The account in the "other book" is more circumstantial:
Now you must know that, in the year 1513, on a Tuesday before Rogation week, my poor afflicted Mother, whom two years after my Father's death, as she was quite poor, I took into my house, and after she had lived nine years with me, was one morning suddenly taken so deadly ill that we broke into her chamber; otherwise, as she could not open, we had not been able to come to her. So we carried her into a room downstairs and she received both sacraments, for every one thought she would die, because ever since my Father's death she had never been in good health.
Her most frequent habit was to go much to the church. She always upbraided me well if I did not do right, and she was ever in great anxiety about my sins and those of my brother. And if I went out or in her saying was always, "Go in the name of Christ." She constantly gave us holy admonitions with deep earnestness and she always had great thought for our souls' health. I cannot enough praise her good works and the compassion she showed to all, as well as her high character.
This my pious Mother bare and brought up eighteen children; she often had the plague and many other severe and strange illnesses, and she suffered great poverty, scorn, contempt, mocking words, terrors, and great adversities. Yet she bore no malice.

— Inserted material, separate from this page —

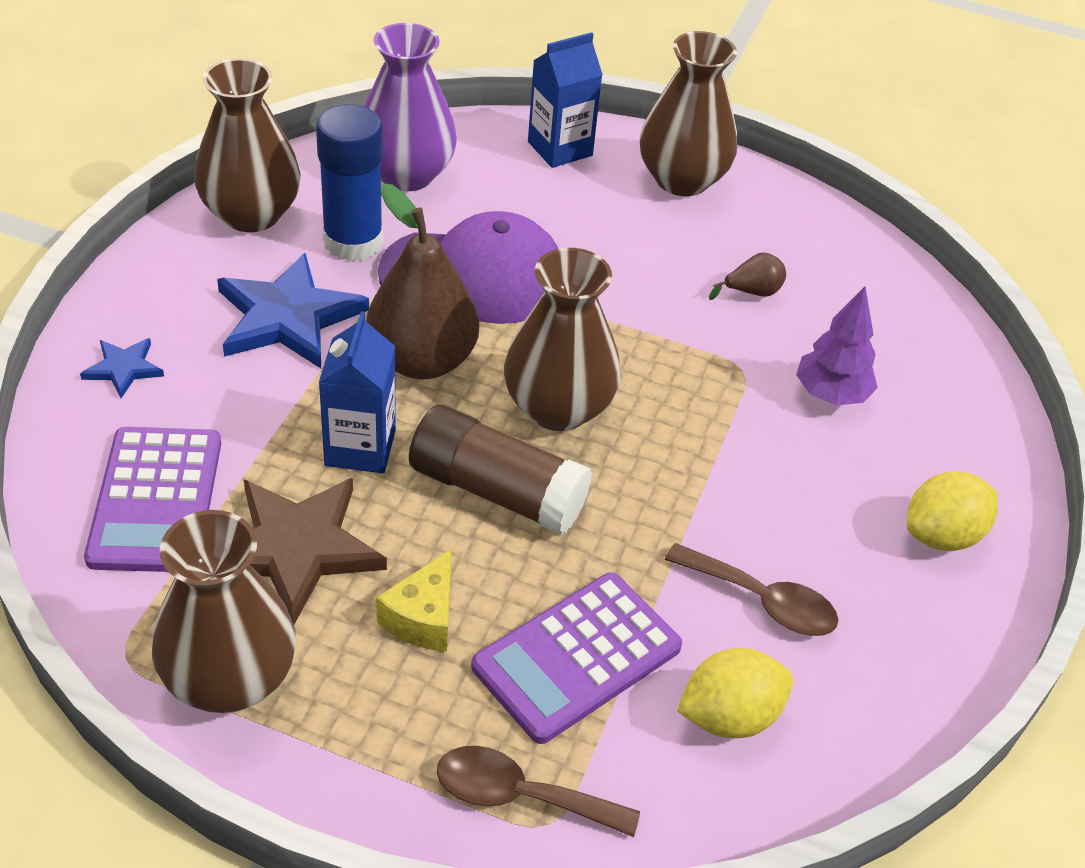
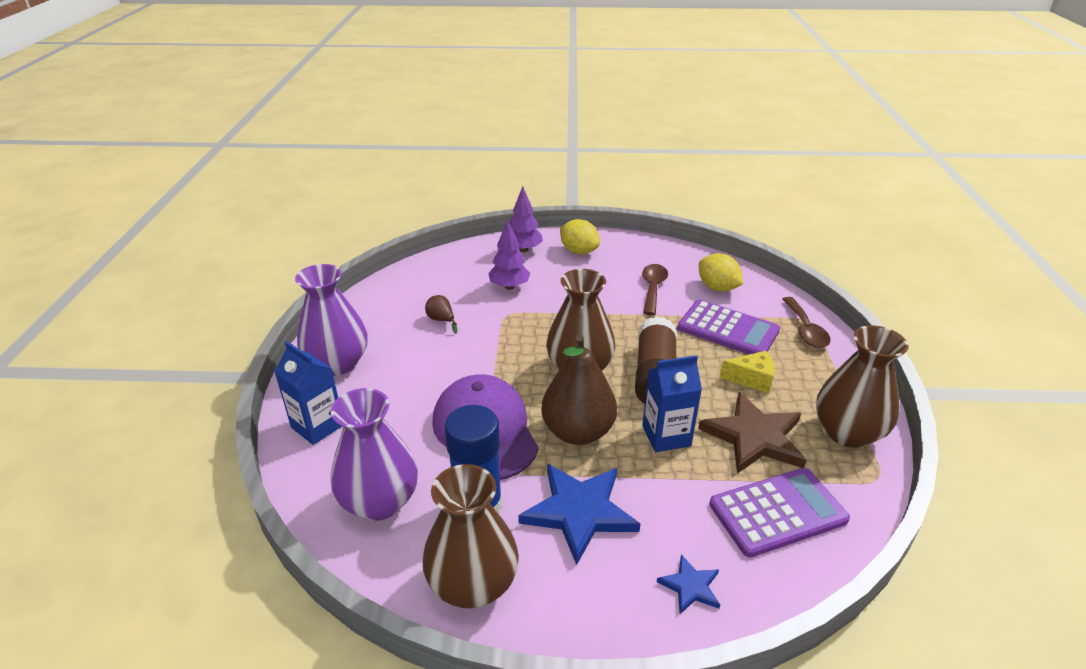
camera: 105 degrees left, 10 degrees down
(682, 179) = (338, 363): brown vase -> purple vase
(967, 452) = (523, 249): none -> purple tree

In 1514 (as they reckon it), on a Tuesday--it was the 17th day of May--two hours before nightfall and more than a year after the above-mentioned day in which she was taken ill, my Mother, Barbara Dürer, christianly passed away, with all the sacraments, absolved by papal power from pain and sin. But she first--gave me her blessing and wished me the peace of God, exhorting me very beautifully to keep myself from sin. She asked also to drink S. John's blessing, which she then did.
She feared Death much, but she said that to come before God she feared not. Also she died hard, and I marked that she saw something dreadful, for she asked for the holy-water, although, for a long time, she had not spoken. Immediately afterwards her eyes closed over. I saw also how Death smote her two great strokes to the heart, and how she closed mouth and eyes and departed with pain. I repeated to her the prayers. I felt so grieved for her that I cannot express it. God be merciful to her.
To speak of God was ever her greatest delight, and gladly she beheld the honour of God. She was in her sixty-third year when she died and I have buried her honourably according to my means.
[Illustration: "1514, on Oculi Sunday (March 19). This is Albrecht Dürer's mother; she was 63 years of age." After her death he added in ink, "And departed this life in the year 1514 on Tuesday Holy Cross Day (May 16) at two o'clock in the night" Charcoal-drawing. Royal Print Room, Berlin]
God, the Lord, grant me that I too may attain a happy end, and that God with his heavenly host, my Father, Mother, relations, and friends may come to my death. And may God Almighty give unto us eternal life. Amen.
And in her death she looked much sweeter than when she was still alive.